==== RECORDS

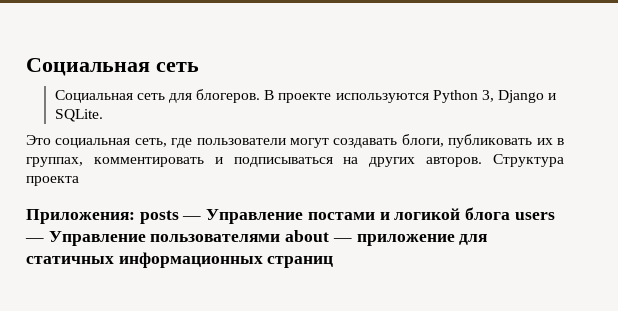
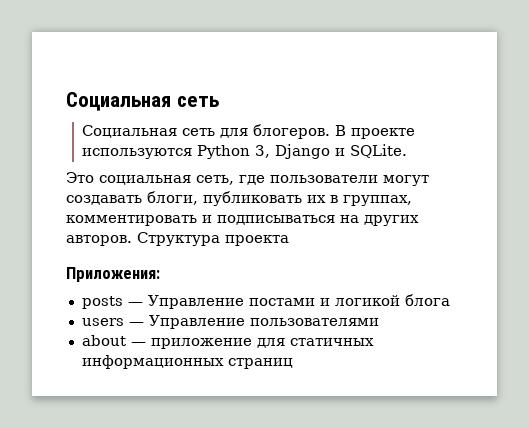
(135, 216) none -> (160, 274) //
(511, 213) none -> (450, 300) //
(281, 238) none -> (379, 322) //

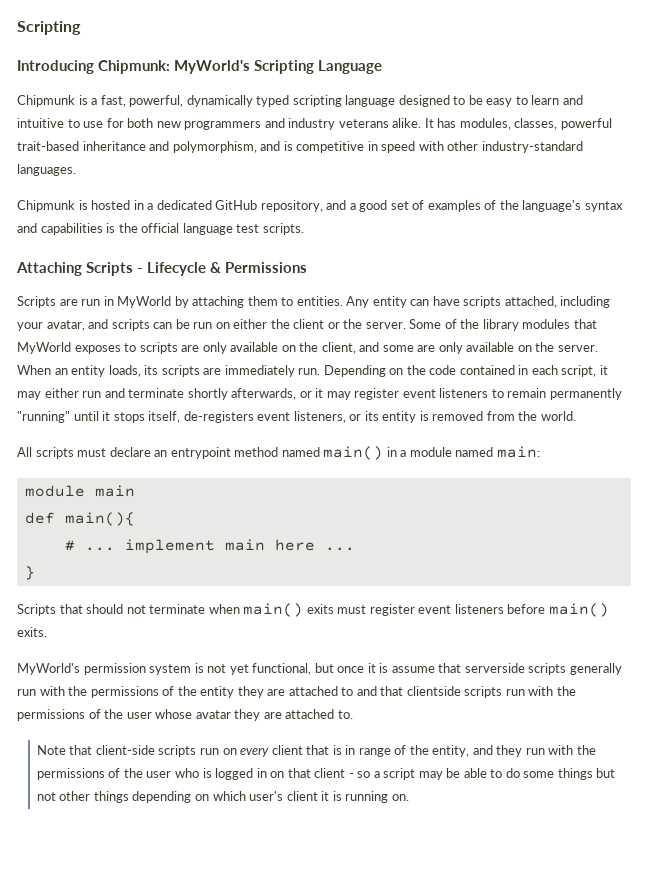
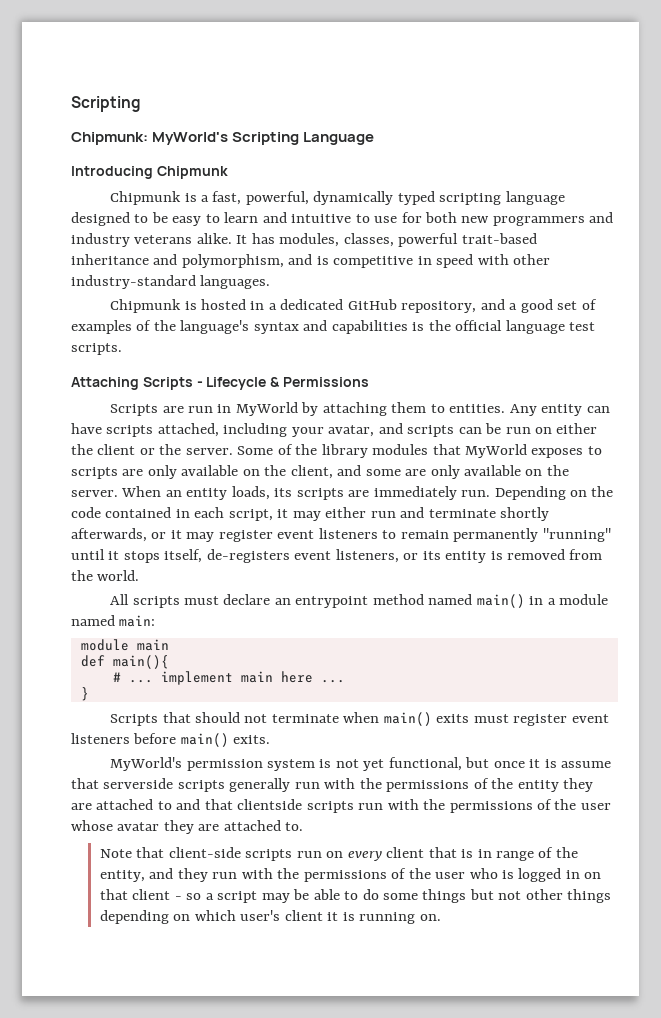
[17,60,94,74] Introducing -> (141, 104) none
(383, 67) none -> [71,166,228,179] // Introducing Chipmunk

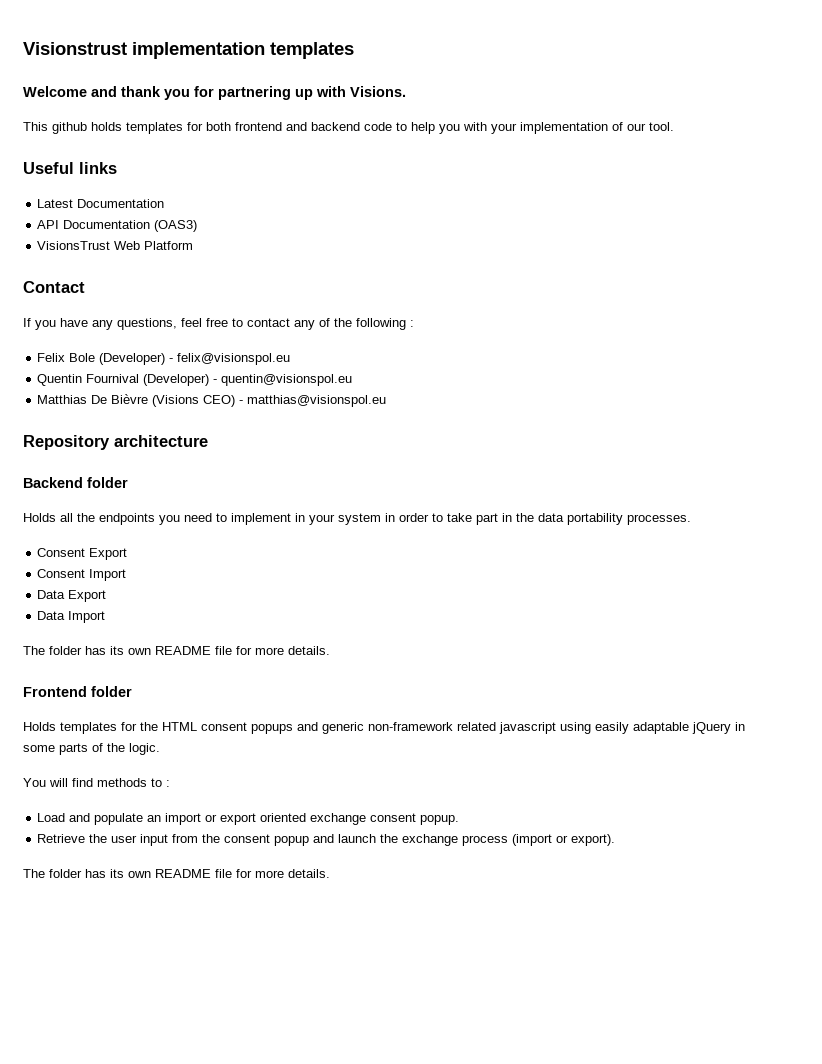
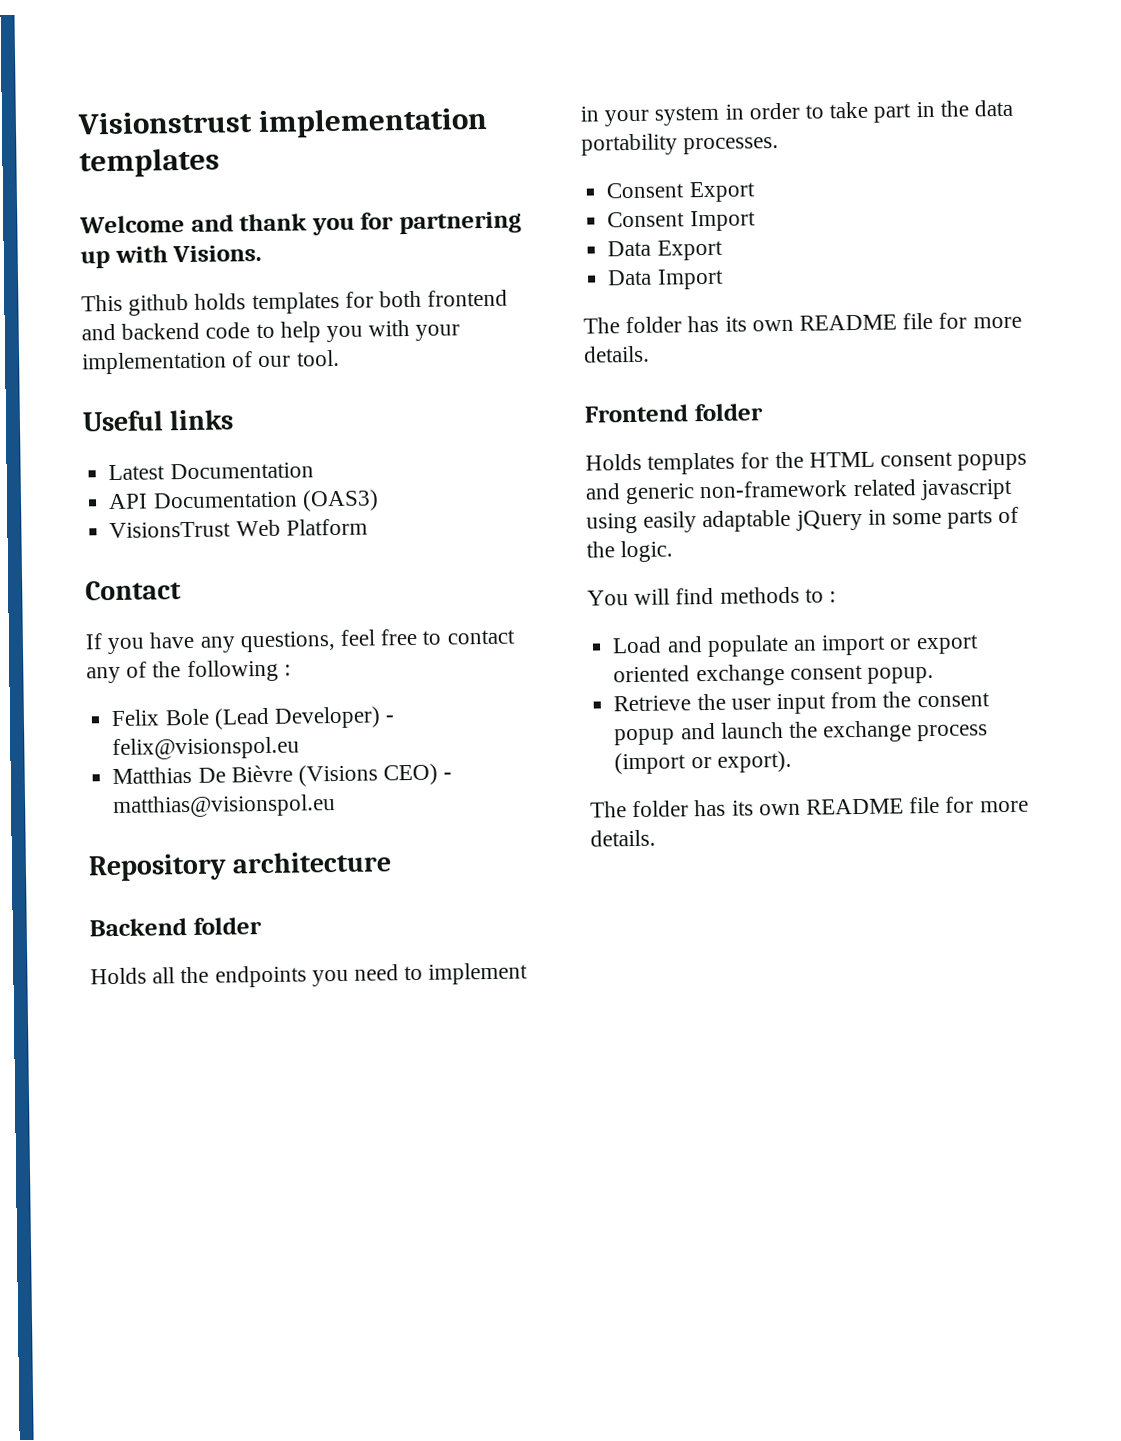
[99,353,166,365] (Developer) -> [213,706,381,730] (Lead Developer)
[37,374,353,386] // Quentin Fournival (Developer) - quentin@visionspol.eu -> (301, 748) none

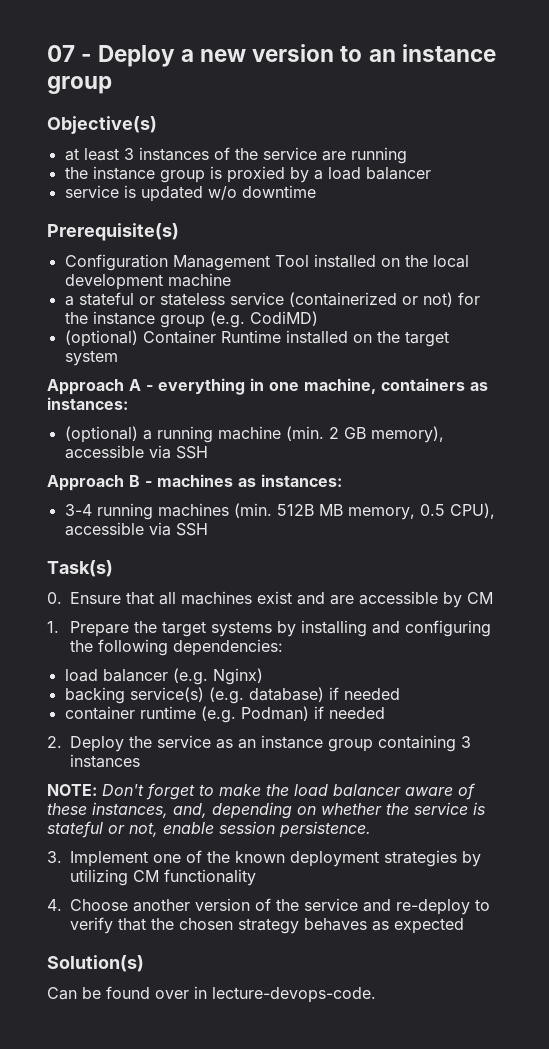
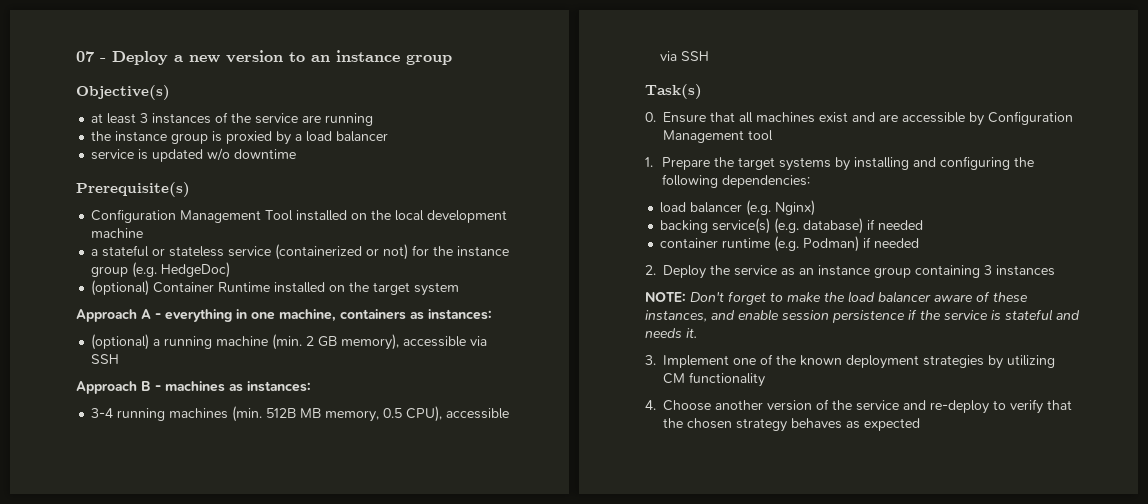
[249,311,318,326] CodiMD) -> [161,262,231,278] HedgeDoc)
[467,592,494,604] CM -> [988,111,1073,125] [663,130,773,143] Configuration Management tool
[173,802,485,819] [47,821,371,838] and, depending on whether the service is stateful or not, enable session persistence. -> [711,309,1080,323] [645,328,697,338] and enable session persistence if the service is stateful and needs it.
[47,955,144,972] [47,986,376,1003] // Solution(s) // Can be found over in lecture-devops-code. -> (920, 424) none

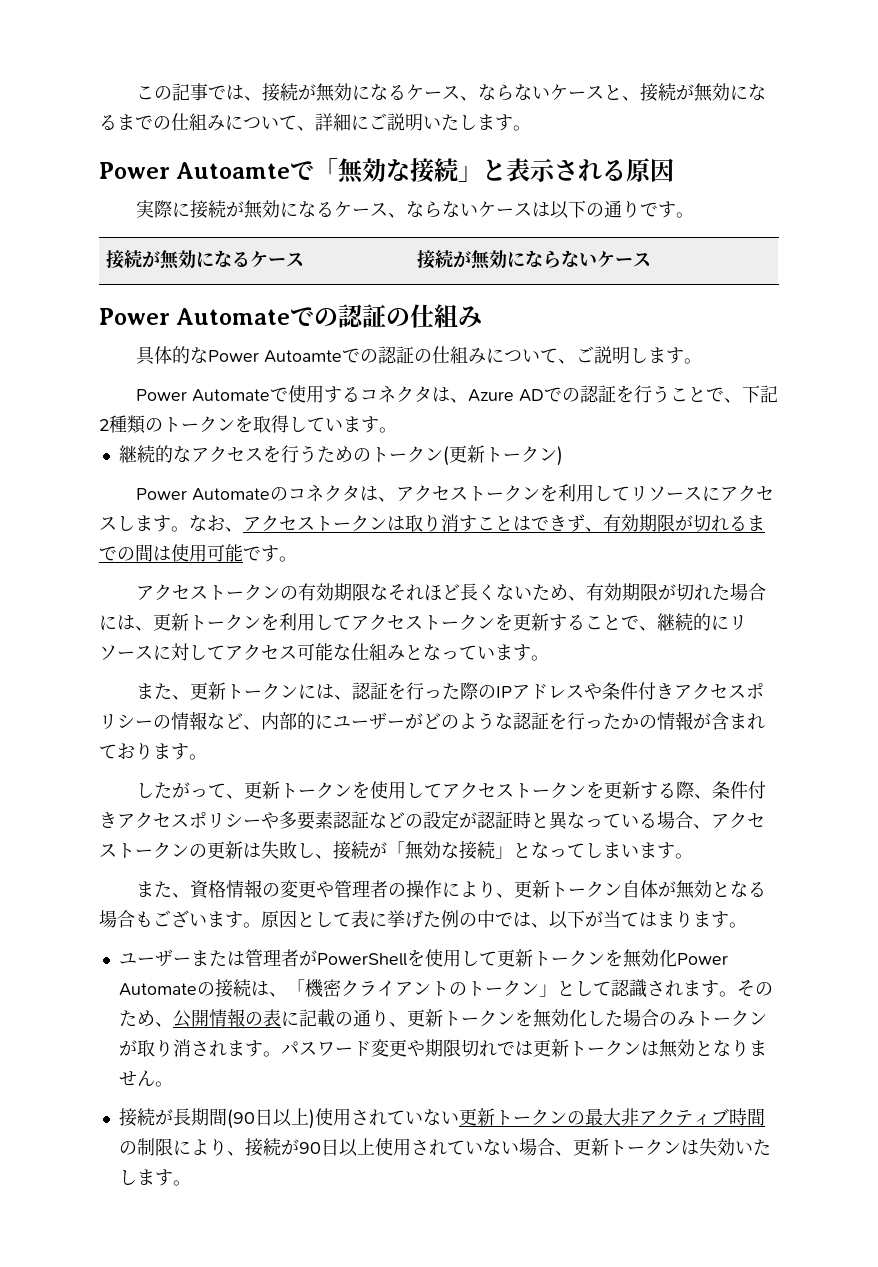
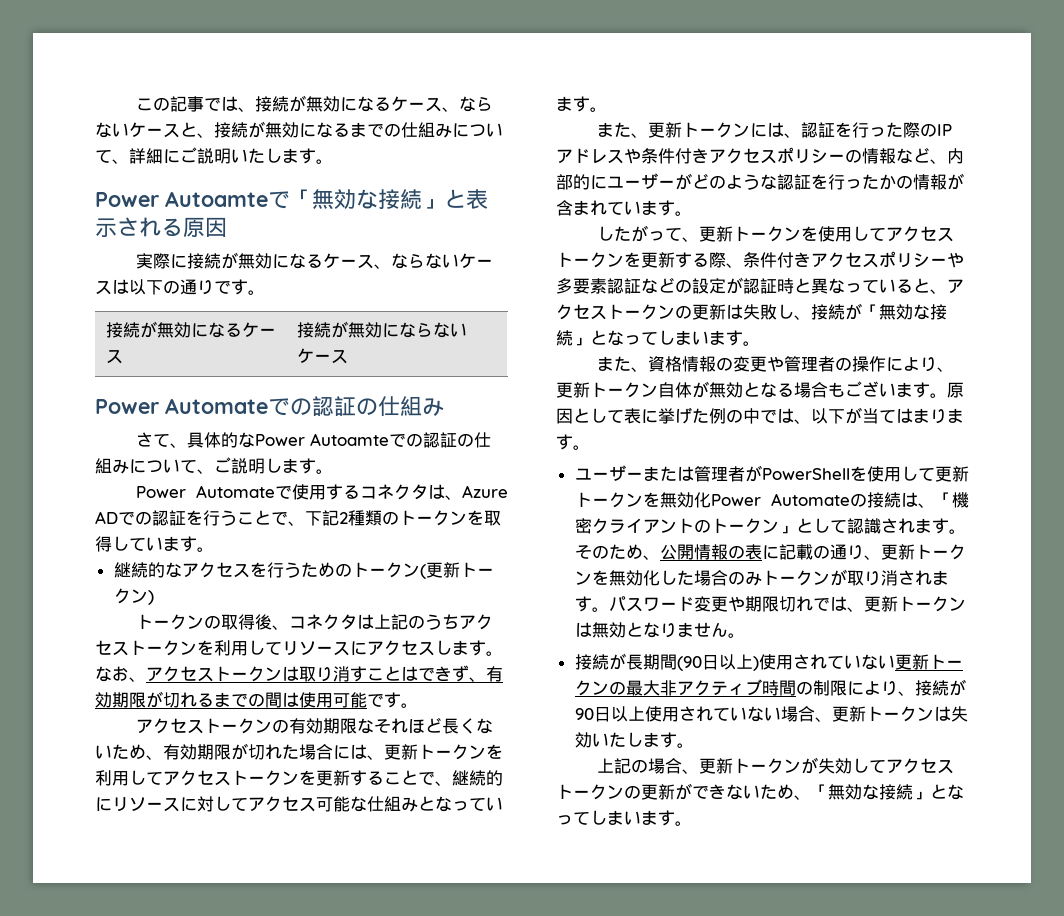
(483, 317) none -> [136,432,188,448] さて、
[136,484,397,502] Power Automateのコネクタは、 -> [136,614,460,630] トークンの取得後、コネクタは上記のうち
[117,742,153,760] おり -> [624,201,641,215] い
[657,811,693,829] 場合 -> [913,278,930,293] と
(533, 1048) none -> [846,607,864,612] 、
(191, 1183) none -> [597,757,955,774] [556,783,964,800] [556,810,692,826] // 上記の場合、更新トークンが失効してアクセストークンの更新ができないため、「無効な接続」となってしまいます。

========

Reproduce word for word the lines from the line with "[173,802,485,819] [47,821,371,838] and, depending" to the end of the entries above, both included, but leave the pictures out.

[173,802,485,819] [47,821,371,838] and, depending on whether the service is stateful or not, enable session persistence. -> [711,309,1080,323] [645,328,697,338] and enable session persistence if the service is stateful and needs it.
[47,955,144,972] [47,986,376,1003] // Solution(s) // Can be found over in lecture-devops-code. -> (920, 424) none

(483, 317) none -> [136,432,188,448] さて、
[136,484,397,502] Power Automateのコネクタは、 -> [136,614,460,630] トークンの取得後、コネクタは上記のうち
[117,742,153,760] おり -> [624,201,641,215] い
[657,811,693,829] 場合 -> [913,278,930,293] と
(533, 1048) none -> [846,607,864,612] 、
(191, 1183) none -> [597,757,955,774] [556,783,964,800] [556,810,692,826] // 上記の場合、更新トークンが失効してアクセストークンの更新ができないため、「無効な接続」となってしまいます。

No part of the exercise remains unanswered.